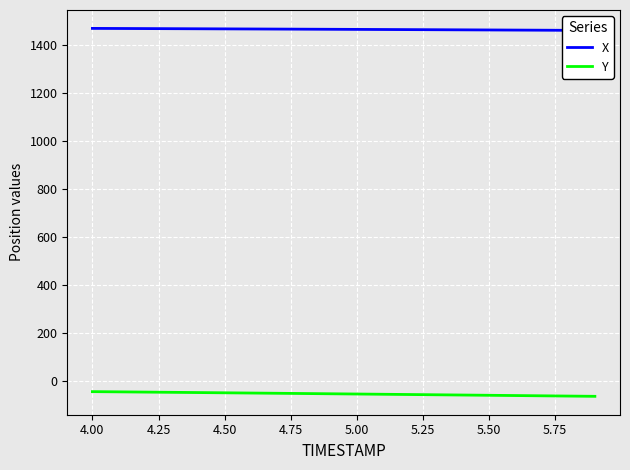

How many distinct data groups are displayed?

2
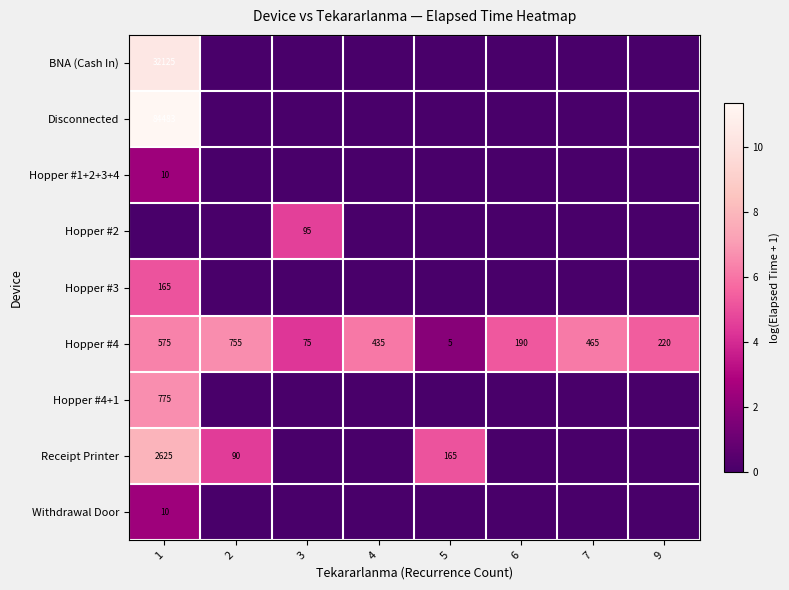

What is the sum of the Hopper #4 values at 5 and 2?

760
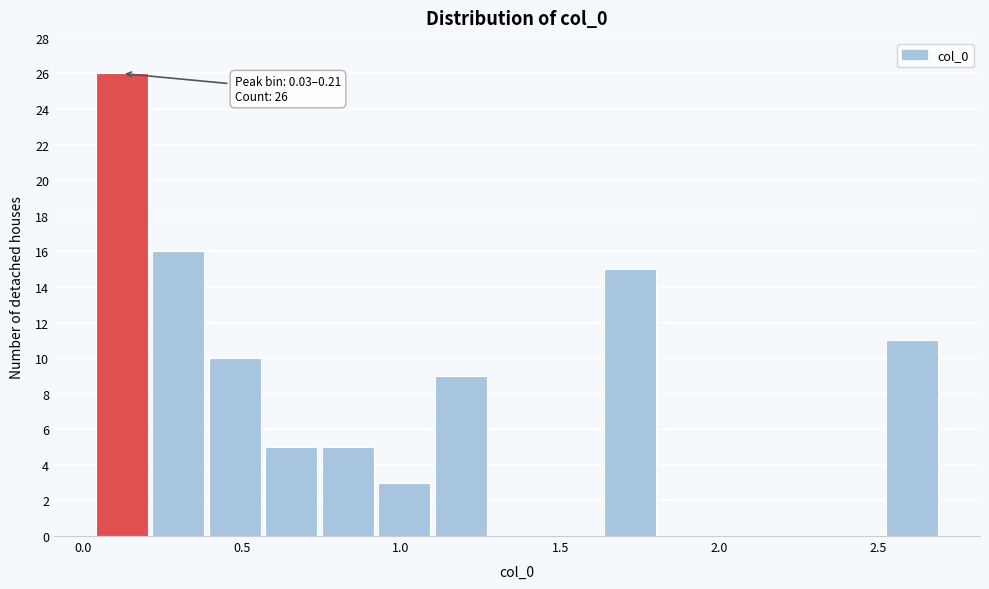

Read against the x-axis, roughly where is the centre of the tallest bar?

0.10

************

TASK DETAILS:
Reproduce the items word for word, starting at the line that contains "What is the" and continuing through the end of the items. Omit the picture from your answer.

REPLY TO THE TASK:
What is the sum of the Hopper #4 values at 5 and 2?

760

Read against the x-axis, roughly where is the centre of the tallest bar?

0.10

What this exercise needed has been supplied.